INSTRUKSI KERJA:
Salin setiap ucapan yang diapit tanda kutip dalam tulisan tentang inflasi istilah di bawah, satu ucapan per baris.

HALAMAN:

● ● ● ● ● ● ●

Lihat ke Halaman Asli

Kemana-mana

Diperbarui: 26 Juni 2015   04:52

Kompasiana adalah platform blog. Konten ini menjadi tanggung jawab bloger dan tidak mewakili pandangan redaksi Kompas.

Bahasa. Sumber ilustrasi: FREEPIK/Jcstudio

Kemana-mana : Kegelisahan tentang Inflasi Istilah

Apa yang dapat digunakan untuk menyampaikan kebenaran, dapat juga digunakan untuk menyampaikan kebohongan.

—Umberto Eco—

“Aku suka gaya tulisanmu, posmo banget,” kata seorang teman.

“Posmo gimana?”

“Posmodernisme,” tambahnya.

Beberapa bulan lalu, saya mengalami kejadian semacam dialog di atas. Saya baru tahu jika ada gaya tulisan yang bernama posmodernisme. Saya penasaran. Saya buka-buka buku. Sampai pada buku yang di dalamnya memuat pernyataan Baudrillard, fetisisme tanda. Buku apa saya lupa. Bodohnya saya. Ya, bisa jadi pengalamanku itu disebut fetisisme tanda. Fenomena pemujaan berlebihan terhadap tanda-tanda—berupa kata atau apa saja—ketimbang pemahaman makna dari tanda-tanda. Alasannya bisa jadi apapun. Pemujaan mungkin dilahirkan kecintaan. Ya, seperti aku cinta kamu. Aku memujamu. Dan, konon, cinta itu buta.

● ● ● ● ● ● ●

BAHAN TERSEDIA:
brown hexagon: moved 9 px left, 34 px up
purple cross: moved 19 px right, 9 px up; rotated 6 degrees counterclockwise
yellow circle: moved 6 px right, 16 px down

● ● ● ● ● ● ●

HASIL TUGAS:
Aku suka gaya tulisanmu, posmo banget
Posmo gimana?
Posmodernisme